Although schools have been deemed responsible for intervening in bullying, the problem has grown from a problem between kids into a problem between parents and teachers. Parents now hold teachers responsible for stopping bullying, and when the teachers can’t, parents blame them. Teachers in turn blame parents for raising problem kids. Never before has so much tension existed between parents and children as today, thanks to school anti-bullying laws.
Parents have been inculcated with the unrealistic expectations that teachers can protect their children from all negative social behavior, even though many parents can’t get their own children to peacefully coexist at home.
In order to reduce bullying, parents and teachers first need to stop blaming each other. Blame promotes hostility. Partnering with parents is more productive. When parents accuse you of failing to stop bullying, tell them sincerely that you have been trying. Let them know you were given a lesson explaining why “anti-bullying” policies don’t work well, and that you don’t even know how to get your kids at home to stop picking on each other. The parent will recognize they’re in the same boat. Then say you’ve been learning a different approach.
To partner with parents and enlist their support, present them with your common goals for their children.
- To develop resilience to adversity.
- To not get overly upset by words and actions that don’t cause objective damage.

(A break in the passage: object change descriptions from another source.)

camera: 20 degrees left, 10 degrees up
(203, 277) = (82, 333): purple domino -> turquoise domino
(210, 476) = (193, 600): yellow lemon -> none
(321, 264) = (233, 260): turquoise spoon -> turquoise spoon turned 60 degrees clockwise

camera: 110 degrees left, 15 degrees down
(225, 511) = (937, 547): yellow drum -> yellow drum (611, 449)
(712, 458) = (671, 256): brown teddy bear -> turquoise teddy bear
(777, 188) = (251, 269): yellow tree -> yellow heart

- To learn to take personal responsibility for their feelings and problems and avoid blaming others.
- To accept themselves the way they are, with all their so-called “faults” or “imperfections.”
- To develop self-confidence and esteem.
- To learn to handle problems independently.

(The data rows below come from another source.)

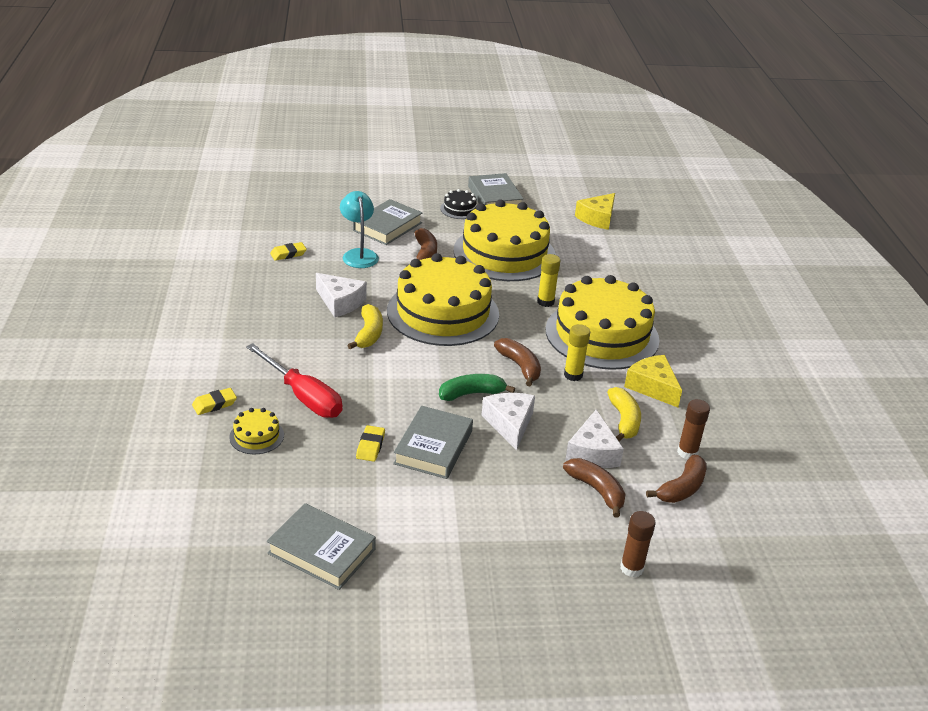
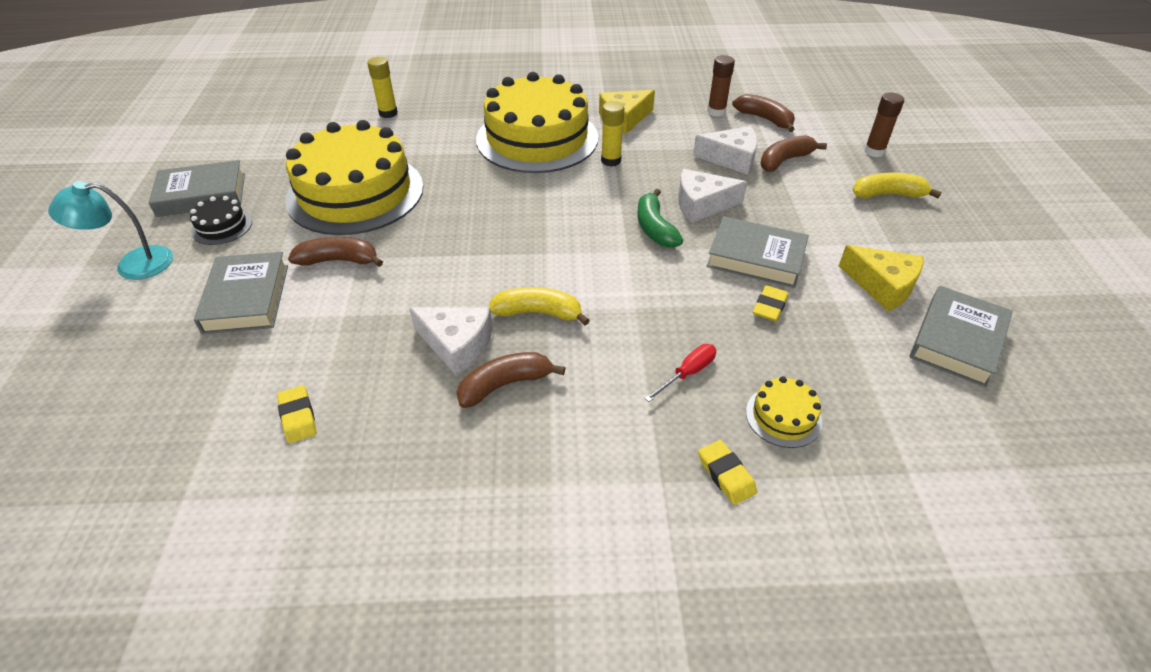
camera: 85 degrees left, 10 degrees up
(303, 396) = (687, 373): red screwdriver -> red screwdriver, size x0.50
(340, 302) = (457, 344): white cheese -> white cheese turned 75 degrees clockwise
(359, 254) = (323, 328): turquoise lamp -> turquoise lamp (133, 265)
(370, 446) = (769, 306): yellow eraser -> yellow eraser turned 75 degrees counterclockwise
(387, 227) = (247, 298): grey book -> grey book turned 45 degrees clockwise
(443, 312) = (489, 246): yellow cake -> none
(520, 366) = (599, 193): brown banana -> brown banana (505, 384)
(545, 302) = (471, 169): yellow glue stick -> yellow glue stick (388, 113)
(597, 218) = (292, 122): yellow cheese -> yellow cheese (882, 286)
(624, 420) = (679, 138): yellow banana -> yellow banana (887, 195)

No rational parent will disagree with these goals. It should become obvious that you can’t achieve these goals by trying to protect children from each other and solving their interpersonal problems for them. Then you can explore how you can achieve them.

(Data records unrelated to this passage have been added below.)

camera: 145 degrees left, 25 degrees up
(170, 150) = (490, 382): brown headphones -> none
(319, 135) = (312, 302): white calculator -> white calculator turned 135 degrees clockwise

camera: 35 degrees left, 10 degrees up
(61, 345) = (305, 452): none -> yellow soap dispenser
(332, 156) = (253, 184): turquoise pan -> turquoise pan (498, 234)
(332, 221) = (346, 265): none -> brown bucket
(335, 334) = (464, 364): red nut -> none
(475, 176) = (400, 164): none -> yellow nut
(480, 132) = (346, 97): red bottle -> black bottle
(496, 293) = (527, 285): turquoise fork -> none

For example, if parents demand that you intervene whenever their child is spoken to poorly, you can explain how that response is counterproductive to the goals and causes hostilities to intensify. Instead, you choose to achieve the goals by teaching their child/children the skills for handling social aggression on their own. The parents will be grateful to you because you will actually be responding to their children according to theirgoals.
It may be possible that the parent is nevertheless upset with you because they insist that it’s your responsibility solve their child’s problem. No matter how angry the parent may be, stay calm and treat them like a friend. Let them know you understand why they are upset and you wish that fighting their child’s battle for them would work, but it won’t. Assure the parent that you want desperately to help their child thrive socially, emotionally and academically, and that you want to teach their child do it on their own. If you remain respectful towards the parents, they will calm down and pay attention.
Present the parents with the goals, and when they accept them, let them know you use a system for achieving them, and if they have any suggestions you would love to hear them.
If you find that what you’re doing is working with the students, you can suggest to the parents that they may want to try the same approach with their children at home. After all, the problem of hostility among kids is far more common at home than in school. If both parents and teachers take the same approach in school and at home, developing their children’s resilience and social skills will be much easier.